Myka Lockwood

Personal information
- Born: Bayley Humphrey June 7, 2001 (age 25) Chandler, Arizona, U.S.

Professional wrestling career
- Trained by: WWE Performance Center
- Debut: 2025

= Myka Lockwood =

American professional wrestler and former acrobatics athlete

Bayley Humphrey (born June 7, 2001) is an American professional wrestler and former collegiate acrobatics athlete signed to WWE, where she performs on the NXT brand under the ring name Myka Lockwood and is a member of The Vanity Project stable. She previously appeared on the reality competition series WWE LFG.

== Early life ==
Humphrey was born in Chandler, Arizona and attended Hamilton High School before joining Mesa Community College, where she also competed in gymnastics.

She attended Baylor University, where she majored in Health Science Studies and competed in the university's nationally recognized acrobatics and tumbling program. During her collegiate career, Humphrey gained attention online for her physique and athletic performances while competing as part of Baylor's acrobatics and tumbling team.

She later joined WWE through the company's Next In Line (NIL) athlete recruitment program.
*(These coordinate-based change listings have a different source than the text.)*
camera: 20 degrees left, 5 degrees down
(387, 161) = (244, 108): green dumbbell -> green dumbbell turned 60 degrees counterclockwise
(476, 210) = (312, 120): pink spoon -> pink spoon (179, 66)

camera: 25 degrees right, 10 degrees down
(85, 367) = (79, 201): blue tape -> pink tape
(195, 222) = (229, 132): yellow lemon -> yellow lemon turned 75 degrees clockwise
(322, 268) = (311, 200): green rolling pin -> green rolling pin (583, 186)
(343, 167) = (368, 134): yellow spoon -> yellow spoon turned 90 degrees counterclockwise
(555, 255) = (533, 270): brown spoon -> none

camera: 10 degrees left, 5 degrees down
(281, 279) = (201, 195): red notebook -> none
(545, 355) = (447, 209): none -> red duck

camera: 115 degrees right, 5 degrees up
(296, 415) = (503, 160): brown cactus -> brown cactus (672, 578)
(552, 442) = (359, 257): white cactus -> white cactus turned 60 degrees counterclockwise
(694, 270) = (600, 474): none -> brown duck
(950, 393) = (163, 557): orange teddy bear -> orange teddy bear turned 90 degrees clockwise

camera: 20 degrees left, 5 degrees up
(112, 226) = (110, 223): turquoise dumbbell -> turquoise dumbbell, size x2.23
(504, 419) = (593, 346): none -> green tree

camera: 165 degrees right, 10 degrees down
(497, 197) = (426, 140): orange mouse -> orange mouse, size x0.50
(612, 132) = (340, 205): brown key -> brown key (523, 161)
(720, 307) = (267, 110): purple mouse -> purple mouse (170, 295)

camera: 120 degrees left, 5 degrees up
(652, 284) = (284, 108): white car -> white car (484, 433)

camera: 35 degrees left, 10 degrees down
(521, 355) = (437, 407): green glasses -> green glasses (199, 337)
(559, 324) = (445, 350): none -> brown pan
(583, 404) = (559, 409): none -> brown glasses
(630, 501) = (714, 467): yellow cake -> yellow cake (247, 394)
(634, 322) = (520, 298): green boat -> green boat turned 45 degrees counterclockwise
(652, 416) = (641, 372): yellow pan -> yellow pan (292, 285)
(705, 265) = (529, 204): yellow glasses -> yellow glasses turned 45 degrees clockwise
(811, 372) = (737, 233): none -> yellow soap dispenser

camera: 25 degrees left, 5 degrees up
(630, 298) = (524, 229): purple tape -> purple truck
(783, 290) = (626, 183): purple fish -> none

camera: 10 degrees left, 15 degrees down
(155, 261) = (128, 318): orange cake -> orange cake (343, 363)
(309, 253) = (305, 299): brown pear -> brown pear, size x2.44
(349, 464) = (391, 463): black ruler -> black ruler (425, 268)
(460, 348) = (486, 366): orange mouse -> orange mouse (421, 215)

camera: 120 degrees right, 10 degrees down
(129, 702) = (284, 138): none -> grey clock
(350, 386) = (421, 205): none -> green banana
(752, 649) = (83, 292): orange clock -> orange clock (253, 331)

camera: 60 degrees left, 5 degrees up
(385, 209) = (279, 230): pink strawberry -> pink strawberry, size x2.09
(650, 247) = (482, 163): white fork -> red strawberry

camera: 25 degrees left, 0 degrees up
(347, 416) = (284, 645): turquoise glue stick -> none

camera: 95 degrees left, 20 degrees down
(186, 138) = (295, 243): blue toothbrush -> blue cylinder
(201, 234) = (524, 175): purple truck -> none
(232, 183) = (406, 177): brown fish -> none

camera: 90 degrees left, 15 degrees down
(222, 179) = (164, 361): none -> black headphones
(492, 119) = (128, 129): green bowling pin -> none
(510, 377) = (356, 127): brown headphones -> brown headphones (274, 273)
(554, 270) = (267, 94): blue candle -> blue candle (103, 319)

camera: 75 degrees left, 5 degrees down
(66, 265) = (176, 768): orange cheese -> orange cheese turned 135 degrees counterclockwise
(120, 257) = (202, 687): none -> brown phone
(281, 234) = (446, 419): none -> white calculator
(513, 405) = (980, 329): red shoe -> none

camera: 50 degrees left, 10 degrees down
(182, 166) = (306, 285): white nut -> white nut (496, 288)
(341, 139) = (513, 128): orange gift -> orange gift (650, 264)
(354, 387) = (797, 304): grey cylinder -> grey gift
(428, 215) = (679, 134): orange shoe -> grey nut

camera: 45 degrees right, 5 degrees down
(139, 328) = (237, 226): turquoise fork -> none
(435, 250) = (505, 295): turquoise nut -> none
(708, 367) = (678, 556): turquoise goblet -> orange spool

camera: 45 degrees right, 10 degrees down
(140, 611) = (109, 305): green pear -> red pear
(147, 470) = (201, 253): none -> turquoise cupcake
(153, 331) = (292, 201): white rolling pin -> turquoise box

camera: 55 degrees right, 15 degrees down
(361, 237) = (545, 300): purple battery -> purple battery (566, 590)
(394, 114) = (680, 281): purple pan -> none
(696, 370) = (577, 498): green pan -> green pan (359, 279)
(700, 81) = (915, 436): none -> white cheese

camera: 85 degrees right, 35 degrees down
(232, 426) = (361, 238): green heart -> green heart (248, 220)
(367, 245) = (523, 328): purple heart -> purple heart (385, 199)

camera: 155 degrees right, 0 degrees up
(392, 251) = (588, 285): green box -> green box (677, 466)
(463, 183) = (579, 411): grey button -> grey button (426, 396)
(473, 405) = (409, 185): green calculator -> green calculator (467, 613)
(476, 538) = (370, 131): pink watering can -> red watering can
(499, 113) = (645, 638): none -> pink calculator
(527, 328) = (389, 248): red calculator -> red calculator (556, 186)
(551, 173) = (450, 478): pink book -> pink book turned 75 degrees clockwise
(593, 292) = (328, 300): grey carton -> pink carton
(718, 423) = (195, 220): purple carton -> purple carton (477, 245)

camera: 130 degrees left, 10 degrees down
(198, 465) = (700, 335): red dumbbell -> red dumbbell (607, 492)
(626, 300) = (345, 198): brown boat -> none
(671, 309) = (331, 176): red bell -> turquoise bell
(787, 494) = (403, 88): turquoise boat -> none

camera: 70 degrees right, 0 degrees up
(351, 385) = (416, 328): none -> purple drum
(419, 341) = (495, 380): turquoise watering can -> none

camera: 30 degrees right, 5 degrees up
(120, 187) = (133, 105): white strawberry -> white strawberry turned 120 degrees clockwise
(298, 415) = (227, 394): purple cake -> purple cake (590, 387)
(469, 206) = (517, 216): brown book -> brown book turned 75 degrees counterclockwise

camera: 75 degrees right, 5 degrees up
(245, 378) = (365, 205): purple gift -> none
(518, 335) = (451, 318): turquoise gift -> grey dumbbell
== Professional wrestling career ==

=== WWE (2024–present) ===
Humphrey signed with WWE and began training at the WWE Performance Center as part of the company's developmental system. She appeared on the first two seasons of WWE LFG, where she was coached by The Undertaker. On March 10, 2026, WWE filed a trademark for the ring name “Myka Lockwood”. Humphrey later confirmed the new name on social media. Lockwood made her televised debut at Week 2 of NXT: Revenge on April 21, when The Vanity Project's Jackson Drake was stood up by his date, leading to a chance meeting and connection with Lockwood, who revealed that Drake had been catfished by a chatbot. On the May 5, 2026 episode of NXT, Lockwood aligned herself with The Vanity Project during a match between Jasper Troy and Drake. During the match, Lockwood interfered by body slamming Troy at ringside, allowing Drake to pin Troy. Later that night, Lockwood appeared backstage alongside The Vanity Project during a confrontation with Noam Dar and Romeo Moreno, further establishing her association with the group. Her debut was also covered by multiple wrestling media outlets, which noted her likeness to Chyna.